11th August 2015
This month we caught up with Dr Helen Thomson from Specialist Services to find out about their QI project aimed at improving physical health for people taking antipsychotic medication in the Community Learning Disabilities Service.
How did you identify the improvement idea for your project?
A previous trainee carried out an audit which demonstrated low compliance with the recommended monitoring of physical health side effects from antipsychotics according to NICE. We had also informally noticed that certain equipment was not available and systems were not in place to easily hand over the information about monitoring to incoming doctors and easily communicate it to GPs. We were also aware that there are a lot of community programs which aim to improve cardiovascular health through diet and exercise but we sometimes weren’t aware which programs are still running, which are suitable for people with learning disabilities and how we refer our patients. This might have impeded the discussions about diet and exercise if clinicians did not feel confident that there would be a suitable management option available.
Did you identify any barriers to your project? if so how did you overcome them?
We found that clinicians were carrying out monitoring in an ad-hoc manner, when they noticed something was overdue. This means that each patient might have had measures assessed at different times of year. This made it fairly slow to find the information which affecting the QI data collection but made it difficult for clinicians to notice when monitoring is overdue. We therefore changed the approach to monitoring to make it a structured, yearly screen which should be documented in a designated section of the clinic letter and this section is pre-populated so that is it more clearly obvious when the next check is due. This saved time with the data collection, which had been a significant barrier to the project.
Other barriers included around the finding out what issues affected patients getting blood tests.
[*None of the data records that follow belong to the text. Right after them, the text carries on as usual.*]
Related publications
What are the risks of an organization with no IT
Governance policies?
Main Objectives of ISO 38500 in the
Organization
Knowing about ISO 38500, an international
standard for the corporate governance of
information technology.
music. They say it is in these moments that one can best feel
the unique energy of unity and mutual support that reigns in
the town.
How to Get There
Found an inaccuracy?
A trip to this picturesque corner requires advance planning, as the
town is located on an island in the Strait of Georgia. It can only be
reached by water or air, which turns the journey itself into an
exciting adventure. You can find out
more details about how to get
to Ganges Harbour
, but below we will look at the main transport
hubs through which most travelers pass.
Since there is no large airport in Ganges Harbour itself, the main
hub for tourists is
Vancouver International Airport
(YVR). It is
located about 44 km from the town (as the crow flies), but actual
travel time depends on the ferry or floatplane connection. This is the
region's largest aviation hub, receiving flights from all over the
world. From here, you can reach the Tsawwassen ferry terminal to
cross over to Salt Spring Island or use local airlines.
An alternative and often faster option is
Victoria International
I tried to carry out process mapping of ten patients who didn’t have results available. I discovered that some of these patients had in fact had blood tests and the results were on a different pathology system. Therefore quite small numbers of patients actually hadn’t had a blood test so improvements in this area would result in quite a small change. Numbers remained low when I carried out process mapping for all patients without blood results. The most obvious reason some patients hadn’t had a test was due to them being scared and therefore not compliant. In a few patients, other staff had become involved in a plan to carry out some desensitisation work with the patient. In most of the other patients who hadn’t had a test, we had asked the GP to arrange a blood test but no request had been sent and it was difficult to find out why. Perhaps this indicated some issues around communication with GPs however the numbers for this were very low.
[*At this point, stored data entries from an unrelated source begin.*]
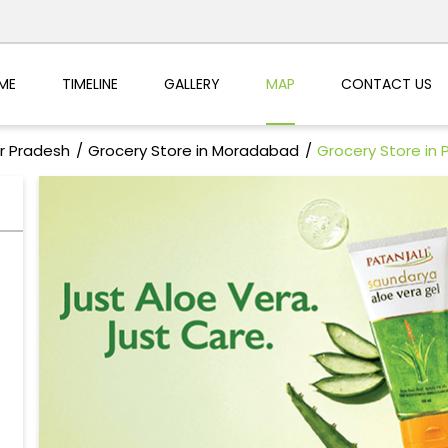
ME
TIMELINE
GALLERY
MAP
CONTACT US
ar Pradesh
Grocery Store in Moradabad
Grocery Store in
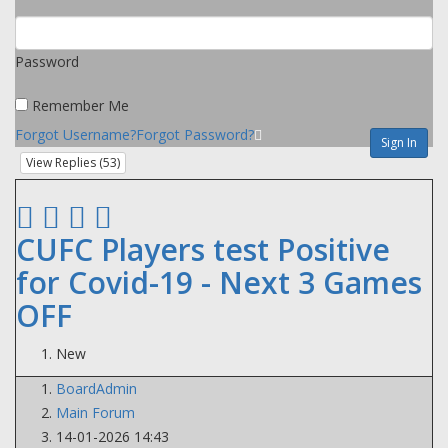
Password
Remember Me
Forgot Username?
Forgot Password?
Sign In
View Replies (
53
)
CUFC Players test Positive
for Covid-19 - Next 3 Games
OFF
New
BoardAdmin
Main Forum
14-01-2026 14:43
What are your early results and latest data showing us?
Our early results show initial improvements across all measures with a subsequent slight drop in the results in June. The reasons for this drop might include a number of patients having had an appointment earlier in the QI period and having had their monitoring at this stage and therefore the clinician not wishing to repeat the monitoring. Clinicians each taking leave in the summer meant fewer patients were seen in this period, affecting the results.
The results are higher for patients seen in clinic, probably because of the height, weight and blood pressure equipment being there. Because of this we are thinking of ways to improve the collection of results for these measures during domiciliary visits. This might include portable equipment or better communication with GPs who tend to have this information for our patients from their learning disability annual health checks.
How has the QI training influenced the way you run your project?
I used the information on the QI microsite and IHI website to learn about the methodology and also had some really valuable advice from our QI coach, Genevieve Holt. We realised that our first plan was in fact, more of an audit in that it mostly targeted clinician behaviour and therefore might have not resulted in sustainable changes. We then tried to look at the systems and think a bit more radically about how to introduce a ‘change’ rather than a ‘task’.
We had also planned to collect data every 2 months as the data collection was quite a slow process. We realised this would not adequately inform us which changes had been responsible for any improvement as several changes would have been tested together. It would have been too slow to carry out successive trials of change ideas. We changed the planned data from the percentage of patients who had the recommended monitoring over the last 12 months, to the percentage of patients seen by any clinician over a 2-week period who had the monitoring during this time. 2-week cycles meant small changes could be tested and adapted more effectively.
Finally, how would you sum up your personal learning experience of QI and its benefits?
I found that QI methodology allowed me to think more imaginatively about the systems and how I would ideally design them. In QI, if a change seems sensible then you test it out on a small scale. Thinking in this way will hopefully help me try out solutions to problems in the future without worrying too much about the possible consequences.
It has also helped me realise the value of maintaining good working relations with other agencies and disciplines. The fact that most team members were happy to participate in this project was really helpful to the project and a valuable lesson in leadership skills.